Review: The Royal Academy of Arts in North Yorkshire, Zillah Bell Gallery, Thirsk

HUMOUR is rarely the first thing that comes to mind in connection with the serious business of print making – though satire has a long provenance dating back to Hogarth – so it is refreshing to start this exhibition with a few smiles.

Artist and print maker Norman Ackroyd, who made this selection from the Royal Academy's Summer Exhibition print room, has amassed nearly 90 contemporary prints across the full range of techniques, from traditional woodcut to modern inkjet, and has hung the show so it follows a logical sequence of themes and treatment revealing the versatility of the genre at the hands of leading exponents.

For rural visitors, Chris Orr's Farming Today – anything but, judging by this assembly of figures, animals and equipment – leads to characters street dancing in San Francisco The Musical by the same artist, followed by a set of 13 shadowy and saucy etchings by Steven Chambers, Life and Love of Casanova, which together prepare the way for a dance floor embrace in a fusion of flaming movement and knowing looks by Allen Jones.

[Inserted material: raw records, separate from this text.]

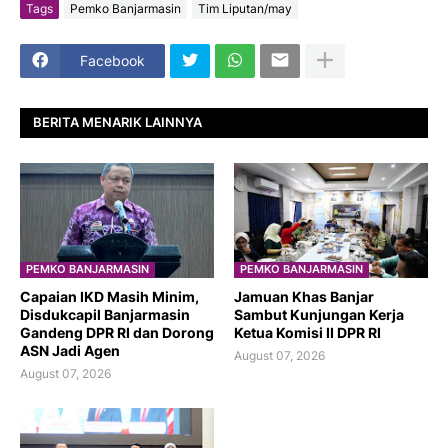
Tags
Pemko Banjarmasin
Tim Liputan/may
Facebook
BERITA MENARIK LAINNYA
PEMKO BANJARMASIN
PEMKO BANJARMASIN
Capaian IKD Masih Minim,
Jamuan Khas Banjar
Disdukcapil Banjarmasin
Sambut Kunjungan Kerja
Gandeng DPR RI dan Dorong
Ketua Komisi II DPR RI
ASN Jadi Agen
August 07, 2026
August 07, 2026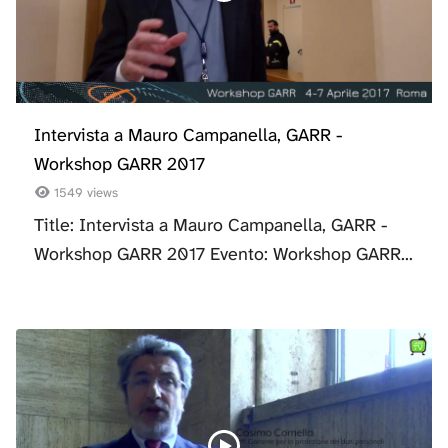
Intervista a Mauro Campanella, GARR -
Workshop GARR 2017
1549 views
Title: Intervista a Mauro Campanella, GARR -
Workshop GARR 2017 Evento: Workshop GARR...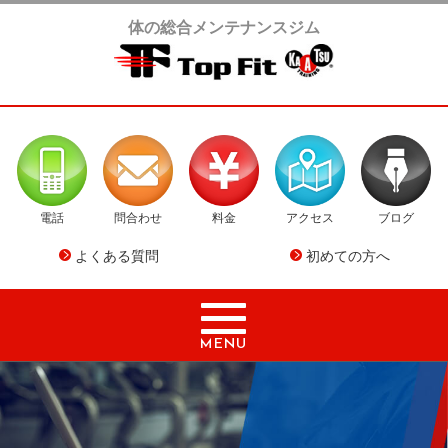
体の総合メンテナンスジム
電話
問合わせ
料金
アクセス
ブログ
よくある質問
初めての方へ
MENU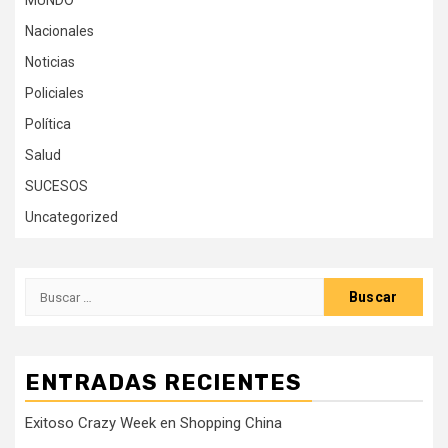
MUNDO
Nacionales
Noticias
Policiales
Política
Salud
SUCESOS
Uncategorized
Buscar:
ENTRADAS RECIENTES
Exitoso Crazy Week en Shopping China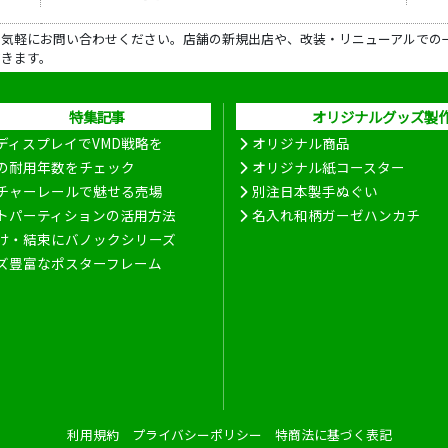
ら気軽にお問い合わせください。店舗の新規出店や、改装・リニューアルでの
だきます。
特集記事
オリジナルグッズ製
ディスプレイでVMD戦略を
オリジナル商品
の耐用年数をチェック
オリジナル紙コースター
チャーレールで魅せる売場
別注日本製手ぬぐい
トパーティションの活用方法
名入れ和柄ガーゼハンカチ
け・結束にバノックシリーズ
ズ豊富なポスターフレーム
利用規約
プライバシーポリシー
特商法に基づく表記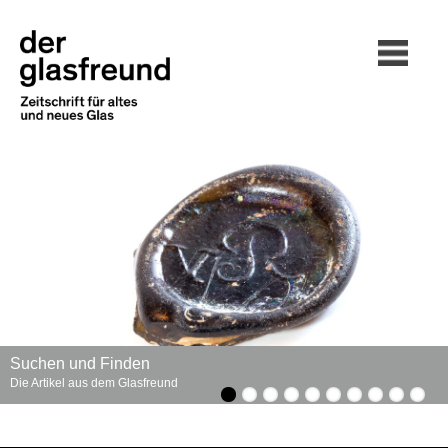
Suchen und Finden
Die Artikel aus dem Glasfreund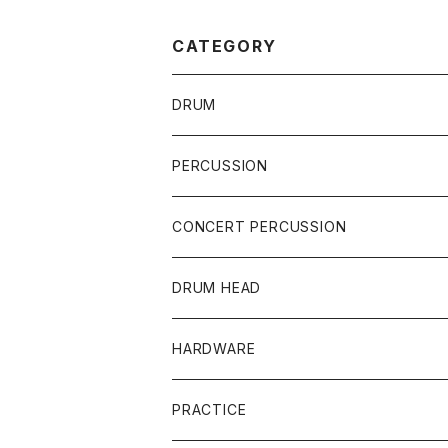
CATEGORY
DRUM
DRUM SET
PERCUSSION
YAMAHA
SNARE
CAJON
CONCERT PERCUSSION
PEARL
TAMA
CYMBAL
CONGA
CONCERT SNARE
DRUM HEAD
TAMA
PEARL
ZILDJIAN
ACCESSORY
BONGO
CONCERT CYMBAL
SNARE HEAD
HARDWARE
CANOPUS
YAMAHA
SABIAN
MUTE
TABLA BONGO
PAIR CYMBAL
REMO
STICK
DJEMBE
小物楽器
TOM HEAD
Cymbal Stands
PRACTICE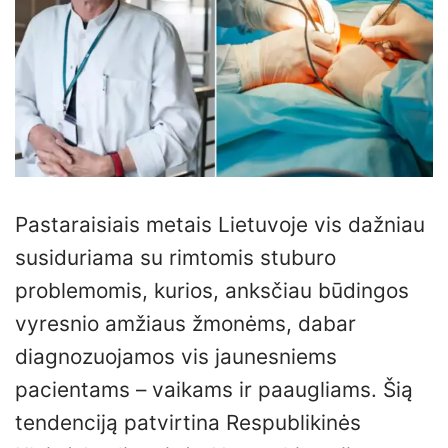
Pastaraisiais metais Lietuvoje vis dažniau
susiduriama su rimtomis stuburo
problemomis, kurios, anksčiau būdingos
vyresnio amžiaus žmonėms, dabar
diagnozuojamos vis jaunesniems
pacientams – vaikams ir paaugliams. Šią
tendenciją patvirtina Respublikinės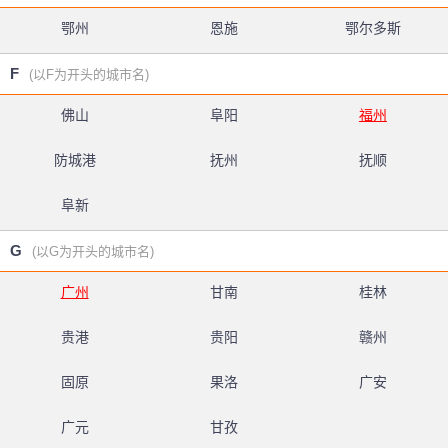
鄂州
恩施
鄂尔多斯
F
(以F为开头的城市名)
佛山
阜阳
福州
防城港
抚州
抚顺
阜新
G
(以G为开头的城市名)
广州
甘南
桂林
贵港
贵阳
赣州
固原
果洛
广安
广元
甘孜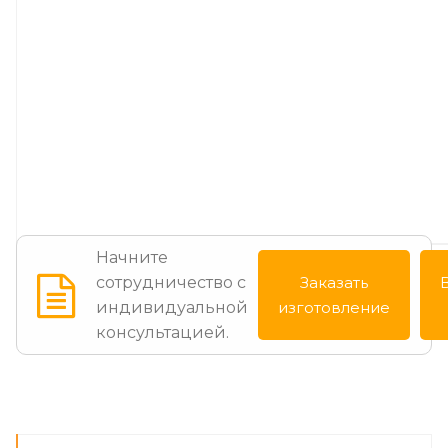
Начните
сотрудничество с
Заказать
индивидуальной
изготовление
консультацией.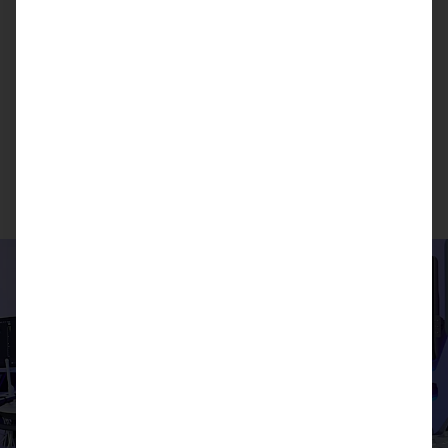
durch, wodurch Ihre Abläufe und Patiententermine
ungestört weiterlaufen können. Zeitsparend und
kostensparend: Unser Serviceangebot passt sich Ihren
Bedürfnissen und Vorgaben an.
SICHERHEITS- & MESSTECHNISCHE KONTROLLEN
ENTDECKEN >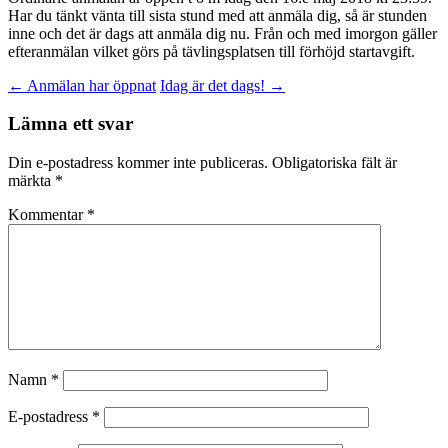
Har du tänkt vänta till sista stund med att anmäla dig, så är stunden
inne och det är dags att anmäla dig nu. Från och med imorgon gäller
efteranmälan vilket görs på tävlingsplatsen till förhöjd startavgift.
Inläggsnavigering
←
Anmälan har öppnat
Idag är det dags!
→
Lämna ett svar
Din e-postadress kommer inte publiceras.
Obligatoriska fält är
märkta
*
Kommentar
*
Namn
*
E-postadress
*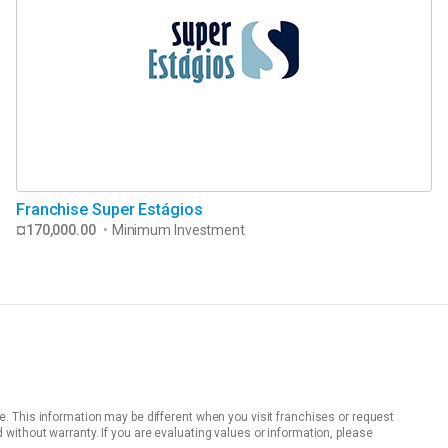
Franchise Super Estágios
¤170,000.00
•
Minimum Investment
e. This information may be different when you visit franchises or request
without warranty. If you are evaluating values or information, please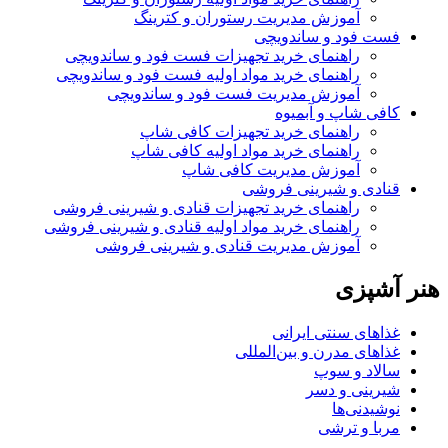
آموزش مدیریت رستوران و کترینگ
فست فود و ساندویچی
راهنمای خرید تجهیزات فست فود و ساندویچی
راهنمای خرید مواد اولیه فست فود و ساندویچی
آموزش مدیریت فست فود و ساندویچی
کافی شاپ و آبمیوه
راهنمای خرید تجهیزات کافی شاپ
راهنمای خرید مواد اولیه کافی‌ شاپ‌
آموزش مدیریت کافی شاپ
قنادی و شیرینی فروشی
راهنمای خرید تجهیزات قنادی و شیرینی فروشی
راهنمای خرید مواد اولیه قنادی و شیرینی فروشی
آموزش مدیریت قنادی و شیرینی فروشی
هنر آشپزی
غذاهای سنتی ایرانی
غذاهای مدرن و بین‌المللی
سالاد و سوپ
شیرینی و دسر
نوشیدنی‌ها
مربا و ترشی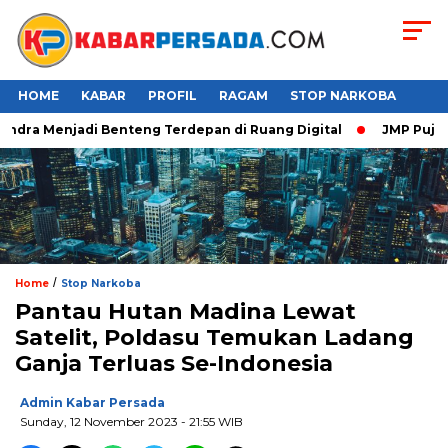
HOME
KABAR
PROFIL
RAGAM
STOP NARKOBA
dra Menjadi Benteng Terdepan di Ruang Digital
JMP Puji Resp
/
Home
Stop Narkoba
Pantau Hutan Madina Lewat
Satelit, Poldasu Temukan Ladang
Ganja Terluas Se-Indonesia
Admin Kabar Persada
Sunday, 12 November 2023 - 21:55 WIB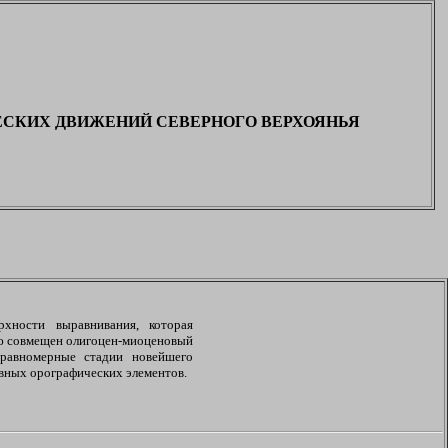
СКИХ ДВИЖЕНИЙ СЕВЕРНОГО ВЕРХОЯНЬЯ
хности выравнивания, которая
тью совмещен олигоцен-миоценовый
еравномерные стадии новейшего
овных орографических элементов.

After this uplifting start, it is on to more thought-provoking subjects, such as Jane Glynn's suggestion of narrative in Empty Spaces, Human Traces, a gloomy deserted bathroom defined in subtle modulations of monochrome.

There is wit in Cornelia Parker's Stolen Thunder II, poking fun at the gallery process of showing and selling, with red stickers running wild on a work superimposed on two other sold pictures, the dots echoing the motif of an abstract on the opposite wall.

Particularly impressive are subjects dealing with geographical locations. Joe Tilson's over-sized collage work evoking Venice can be contrasted with Elizabeth Blackadder's sensitive etching of the same city.

Neil Pittaway's striking architectural forms in Chrysler/Empire, highly detailed and slender, are matched by the elegance of Anne Desmet's luminous domes of St Paul's at night, while the figure of London's mayor embattled in a rowing boat on the Thames offers satirical contrast.

Martin Davidson's woodcut Chalk Cliff describes nature at its most monumental.

Elsewhere, natural history, fantasy, landscape and abstract patterns are found in a show that abounds in inventiveness and individuality. The exhibition continues until November 1.